Work request:
Only the records, exactly as written, belong in the answer; pictures do not.
(Data supplied Opens)
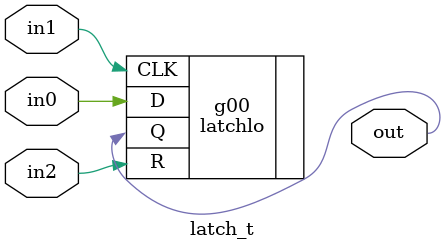
<source format=v>
module latch_t (
    in0, in1, in2, out
);

    input in0, in1, in2;
    output out;

    latchlo g00 (.D(in0), .CLK(in1), .R(in2), .Q(out));

endmodule

</source>
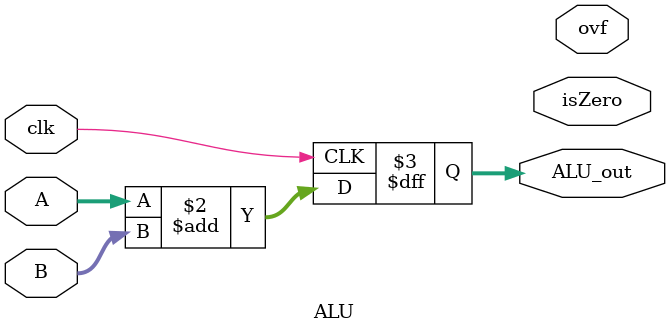
<source format=v>

module ALU( A, B, ALU_out, ovf, isZero, clk );

	input[17:0] A;
	input[17:0] B;		
	//input[2:0] ctrl;			// for hardware control unit
	input clk;					// used for shifting output
	output[17:0] ALU_out;
	output ovf;
	output isZero;
	
	//------------------------------------------------------
	// internal nodes
	//------------------------------------------------------
	reg [17:0] ALU_out;
	
	always @ (posedge clk)
	begin
		ALU_out <= A + B;
	end
	
endmodule
	
</source>
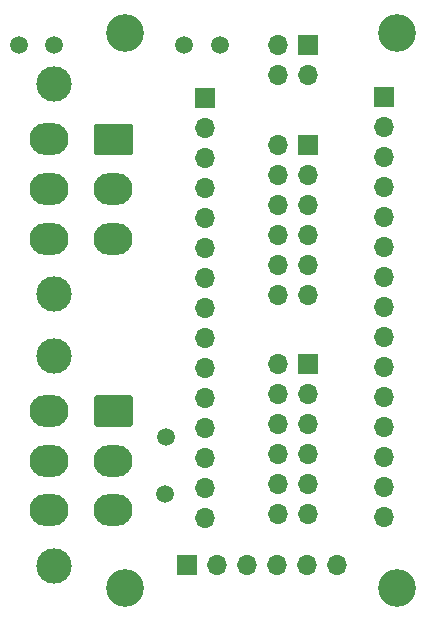
<source format=gbr>
G04 #@! TF.GenerationSoftware,KiCad,Pcbnew,(5.1.9)-1*
G04 #@! TF.CreationDate,2021-11-06T09:49:11-06:00*
G04 #@! TF.ProjectId,ABSIS_Nano,41425349-535f-44e6-916e-6f2e6b696361,1*
G04 #@! TF.SameCoordinates,Original*
G04 #@! TF.FileFunction,Soldermask,Bot*
G04 #@! TF.FilePolarity,Negative*
%FSLAX46Y46*%
G04 Gerber Fmt 4.6, Leading zero omitted, Abs format (unit mm)*
G04 Created by KiCad (PCBNEW (5.1.9)-1) date 2021-11-06 09:49:11*
%MOMM*%
%LPD*%
G01*
G04 APERTURE LIST*
%ADD10C,1.500000*%
%ADD11R,1.700000X1.700000*%
%ADD12O,1.700000X1.700000*%
%ADD13C,3.000000*%
%ADD14O,3.300000X2.700000*%
%ADD15C,3.200000*%
G04 APERTURE END LIST*
D10*
X136182100Y-104825800D03*
X136232900Y-100025200D03*
X126810000Y-66810000D03*
X137810000Y-66810000D03*
X123810000Y-66810000D03*
X140810000Y-66810000D03*
D11*
X148310000Y-66810000D03*
D12*
X145770000Y-66810000D03*
X148310000Y-69350000D03*
X145770000Y-69350000D03*
D13*
X126770000Y-110910000D03*
X126770000Y-93110000D03*
D14*
X126310000Y-106210000D03*
X126310000Y-102010000D03*
X126310000Y-97810000D03*
X131810000Y-106210000D03*
X131810000Y-102010000D03*
G36*
G01*
X130410001Y-96460000D02*
X133209999Y-96460000D01*
G75*
G02*
X133460000Y-96710001I0J-250001D01*
G01*
X133460000Y-98909999D01*
G75*
G02*
X133209999Y-99160000I-250001J0D01*
G01*
X130410001Y-99160000D01*
G75*
G02*
X130160000Y-98909999I0J250001D01*
G01*
X130160000Y-96710001D01*
G75*
G02*
X130410001Y-96460000I250001J0D01*
G01*
G37*
D13*
X126770000Y-87910000D03*
X126770000Y-70110000D03*
D14*
X126310000Y-83210000D03*
X126310000Y-79010000D03*
X126310000Y-74810000D03*
X131810000Y-83210000D03*
X131810000Y-79010000D03*
G36*
G01*
X130410001Y-73460000D02*
X133209999Y-73460000D01*
G75*
G02*
X133460000Y-73710001I0J-250001D01*
G01*
X133460000Y-75909999D01*
G75*
G02*
X133209999Y-76160000I-250001J0D01*
G01*
X130410001Y-76160000D01*
G75*
G02*
X130160000Y-75909999I0J250001D01*
G01*
X130160000Y-73710001D01*
G75*
G02*
X130410001Y-73460000I250001J0D01*
G01*
G37*
D15*
X155810000Y-112810000D03*
X132810000Y-112810000D03*
X155810000Y-65810000D03*
X132810000Y-65810000D03*
D12*
X150710000Y-110810000D03*
X148170000Y-110810000D03*
X145630000Y-110810000D03*
X143090000Y-110810000D03*
X140550000Y-110810000D03*
D11*
X138010000Y-110810000D03*
D12*
X145770000Y-106510000D03*
X148310000Y-106510000D03*
X145770000Y-103970000D03*
X148310000Y-103970000D03*
X145770000Y-101430000D03*
X148310000Y-101430000D03*
X145770000Y-98890000D03*
X148310000Y-98890000D03*
X145770000Y-96350000D03*
X148310000Y-96350000D03*
X145770000Y-93810000D03*
D11*
X148310000Y-93810000D03*
D12*
X145770000Y-88010000D03*
X148310000Y-88010000D03*
X145770000Y-85470000D03*
X148310000Y-85470000D03*
X145770000Y-82930000D03*
X148310000Y-82930000D03*
X145770000Y-80390000D03*
X148310000Y-80390000D03*
X145770000Y-77850000D03*
X148310000Y-77850000D03*
X145770000Y-75310000D03*
D11*
X148310000Y-75310000D03*
D12*
X139547600Y-106883200D03*
X139547600Y-104343200D03*
X139547600Y-101803200D03*
X139547600Y-99263200D03*
X139547600Y-96723200D03*
X139547600Y-94183200D03*
X139547600Y-91643200D03*
X139547600Y-89103200D03*
X139547600Y-86563200D03*
X139547600Y-84023200D03*
X139547600Y-81483200D03*
X139547600Y-78943200D03*
X139547600Y-76403200D03*
X139547600Y-73863200D03*
D11*
X139547600Y-71323200D03*
D12*
X154686000Y-106807000D03*
X154686000Y-104267000D03*
X154686000Y-101727000D03*
X154686000Y-99187000D03*
X154686000Y-96647000D03*
X154686000Y-94107000D03*
X154686000Y-91567000D03*
X154686000Y-89027000D03*
X154686000Y-86487000D03*
X154686000Y-83947000D03*
X154686000Y-81407000D03*
X154686000Y-78867000D03*
X154686000Y-76327000D03*
X154686000Y-73787000D03*
D11*
X154686000Y-71247000D03*
M02*

</source>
(Data supplied Closes)
Result of the exercise:
<source format=v>
module latch_t (
    in0, in1, in2, out
);

    input in0, in1, in2;
    output out;

    latchlo g00 (.D(in0), .CLK(in1), .R(in2), .Q(out));

endmodule

</source>
<source format=v>

module ALU( A, B, ALU_out, ovf, isZero, clk );

	input[17:0] A;
	input[17:0] B;		
	//input[2:0] ctrl;			// for hardware control unit
	input clk;					// used for shifting output
	output[17:0] ALU_out;
	output ovf;
	output isZero;
	
	//------------------------------------------------------
	// internal nodes
	//------------------------------------------------------
	reg [17:0] ALU_out;
	
	always @ (posedge clk)
	begin
		ALU_out <= A + B;
	end
	
endmodule
	
</source>
<source format=gbr>
G04 #@! TF.GenerationSoftware,KiCad,Pcbnew,(5.1.9)-1*
G04 #@! TF.CreationDate,2021-11-06T09:49:11-06:00*
G04 #@! TF.ProjectId,ABSIS_Nano,41425349-535f-44e6-916e-6f2e6b696361,1*
G04 #@! TF.SameCoordinates,Original*
G04 #@! TF.FileFunction,Soldermask,Bot*
G04 #@! TF.FilePolarity,Negative*
%FSLAX46Y46*%
G04 Gerber Fmt 4.6, Leading zero omitted, Abs format (unit mm)*
G04 Created by KiCad (PCBNEW (5.1.9)-1) date 2021-11-06 09:49:11*
%MOMM*%
%LPD*%
G01*
G04 APERTURE LIST*
%ADD10C,1.500000*%
%ADD11R,1.700000X1.700000*%
%ADD12O,1.700000X1.700000*%
%ADD13C,3.000000*%
%ADD14O,3.300000X2.700000*%
%ADD15C,3.200000*%
G04 APERTURE END LIST*
D10*
X136182100Y-104825800D03*
X136232900Y-100025200D03*
X126810000Y-66810000D03*
X137810000Y-66810000D03*
X123810000Y-66810000D03*
X140810000Y-66810000D03*
D11*
X148310000Y-66810000D03*
D12*
X145770000Y-66810000D03*
X148310000Y-69350000D03*
X145770000Y-69350000D03*
D13*
X126770000Y-110910000D03*
X126770000Y-93110000D03*
D14*
X126310000Y-106210000D03*
X126310000Y-102010000D03*
X126310000Y-97810000D03*
X131810000Y-106210000D03*
X131810000Y-102010000D03*
G36*
G01*
X130410001Y-96460000D02*
X133209999Y-96460000D01*
G75*
G02*
X133460000Y-96710001I0J-250001D01*
G01*
X133460000Y-98909999D01*
G75*
G02*
X133209999Y-99160000I-250001J0D01*
G01*
X130410001Y-99160000D01*
G75*
G02*
X130160000Y-98909999I0J250001D01*
G01*
X130160000Y-96710001D01*
G75*
G02*
X130410001Y-96460000I250001J0D01*
G01*
G37*
D13*
X126770000Y-87910000D03*
X126770000Y-70110000D03*
D14*
X126310000Y-83210000D03*
X126310000Y-79010000D03*
X126310000Y-74810000D03*
X131810000Y-83210000D03*
X131810000Y-79010000D03*
G36*
G01*
X130410001Y-73460000D02*
X133209999Y-73460000D01*
G75*
G02*
X133460000Y-73710001I0J-250001D01*
G01*
X133460000Y-75909999D01*
G75*
G02*
X133209999Y-76160000I-250001J0D01*
G01*
X130410001Y-76160000D01*
G75*
G02*
X130160000Y-75909999I0J250001D01*
G01*
X130160000Y-73710001D01*
G75*
G02*
X130410001Y-73460000I250001J0D01*
G01*
G37*
D15*
X155810000Y-112810000D03*
X132810000Y-112810000D03*
X155810000Y-65810000D03*
X132810000Y-65810000D03*
D12*
X150710000Y-110810000D03*
X148170000Y-110810000D03*
X145630000Y-110810000D03*
X143090000Y-110810000D03*
X140550000Y-110810000D03*
D11*
X138010000Y-110810000D03*
D12*
X145770000Y-106510000D03*
X148310000Y-106510000D03*
X145770000Y-103970000D03*
X148310000Y-103970000D03*
X145770000Y-101430000D03*
X148310000Y-101430000D03*
X145770000Y-98890000D03*
X148310000Y-98890000D03*
X145770000Y-96350000D03*
X148310000Y-96350000D03*
X145770000Y-93810000D03*
D11*
X148310000Y-93810000D03*
D12*
X145770000Y-88010000D03*
X148310000Y-88010000D03*
X145770000Y-85470000D03*
X148310000Y-85470000D03*
X145770000Y-82930000D03*
X148310000Y-82930000D03*
X145770000Y-80390000D03*
X148310000Y-80390000D03*
X145770000Y-77850000D03*
X148310000Y-77850000D03*
X145770000Y-75310000D03*
D11*
X148310000Y-75310000D03*
D12*
X139547600Y-106883200D03*
X139547600Y-104343200D03*
X139547600Y-101803200D03*
X139547600Y-99263200D03*
X139547600Y-96723200D03*
X139547600Y-94183200D03*
X139547600Y-91643200D03*
X139547600Y-89103200D03*
X139547600Y-86563200D03*
X139547600Y-84023200D03*
X139547600Y-81483200D03*
X139547600Y-78943200D03*
X139547600Y-76403200D03*
X139547600Y-73863200D03*
D11*
X139547600Y-71323200D03*
D12*
X154686000Y-106807000D03*
X154686000Y-104267000D03*
X154686000Y-101727000D03*
X154686000Y-99187000D03*
X154686000Y-96647000D03*
X154686000Y-94107000D03*
X154686000Y-91567000D03*
X154686000Y-89027000D03*
X154686000Y-86487000D03*
X154686000Y-83947000D03*
X154686000Y-81407000D03*
X154686000Y-78867000D03*
X154686000Y-76327000D03*
X154686000Y-73787000D03*
D11*
X154686000Y-71247000D03*
M02*

</source>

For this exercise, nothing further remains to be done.